Bahkan keyakinan ateis sendiri sedikit hubungannya dengan penyelidikan
rasional daripada yang dipikirkan ateis. Kita sekarang tahu, misalnya,
anak-anak nonreligius dari orang tua religius melepaskan keyakinan
mereka untuk alasan yang tidak ada hubungannya dengan pemikiran
intelektual. Penelitian kognitif terbaru menunjukkan bahwa faktor yang
menentukan adalah belajar dari apa yang orang tua lakukan daripada apa
yang mereka katakan.
Jadi jika orang tua mengatakan bahwa mereka orang Kristen, tapi mereka
telah jauh dari kebiasaan dengan melakukan hal-hal yang seharusnya
penting–seperti berdoa atau pergi ke gereja–anak-anak mereka sama sekali
tidak percaya bahwa agama masuk akal.
Hal ini sangat rasional, tapi anak-anak tidak memproses hal tersebut pada
tingkat kognitif. Sepanjang sejarah evolusi kita, manusia sering kekurangan
waktu untuk meneliti dan menimbang bukti–yang diperlukan membuat
penilaian cepat. Itu berarti bahwa anak-anak sampai batas tertentu hanya
menyerap informasi penting, yang dalam hal ini bahwa keyakinan agama
tidak tampak penting seperti yang dikatakan orang tua.

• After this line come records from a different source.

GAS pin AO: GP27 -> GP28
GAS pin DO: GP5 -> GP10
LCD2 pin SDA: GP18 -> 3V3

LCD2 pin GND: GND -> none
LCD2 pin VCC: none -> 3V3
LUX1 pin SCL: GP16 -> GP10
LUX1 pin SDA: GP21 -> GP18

Anak-anak memilih sering kali tidak berdasarkan pemikiran rasional. Anna Nahabed/Shutterstock
Tapi perbedaan ini tidak memetakan dengan rapih apakah Anda religius
atau tidak. Beberapa tradisi Protestan, misalnya, melihat rasionalitas atau
pemikiran ilmiah sebagai pusat kehidupan religius mereka. Sementara itu,
generasi baru ateis postmodern menyoroti batas-batas pengetahuan
manusia, dan melihat ilmu pengetahuan sebagai sangat terbatas, bahkan
bermasalah, terutama ketika datang ke pertanyaan eksistensial dan etis.

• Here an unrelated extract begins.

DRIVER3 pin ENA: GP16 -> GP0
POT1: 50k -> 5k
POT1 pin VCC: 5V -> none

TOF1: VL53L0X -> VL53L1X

Para ateis ini mungkin, misalnya, mengikuti pemikir seperti Charles
Baudelaire dalam pandangan bahwa pengetahuan sejati hanya ditemukan
dalam ekspresi artistik.
Dan sementara banyak ateis suka menganggap diri mereka sebagai pro
sains, sains, dan teknologi itu sendiri kadang-kadang bisa menjadi dasar
pemikiran agama atau keyakinan, atau sesuatu yang sangat mirip
dengannya. Misalnya, munculnya gerakan transhumanis, yang berpusat
pada keyakinan bahwa manusia dapat dan harus melampaui keadaan alami
dan keterbatasan mereka saat ini melalui penggunaan teknologi, adalah
contoh bagaimana inovasi teknologi mendorong munculnya gerakan baru
yang memiliki banyak kesamaan dengan religiusitas
Ilmu pengetahuan tentang dunia biologis, misalnya, jauh lebih dari sekadar
topik keingintahuan intelektual-bagi sebagian ateis, itu memberikan makna
dan kenyamanan dalam cara yang sama kepercayaan pada Tuhan memberi
makna bagi penganutnya. Para psikolog menunjukkan bahwa kepercayaan
dalam sains meningkat dalam menghadapi stres dan kecemasan
eksistensial, seperti halnya keyakinan agama semakin intensif bagi
penganut agama dalam situasi-siatusi seperti ini.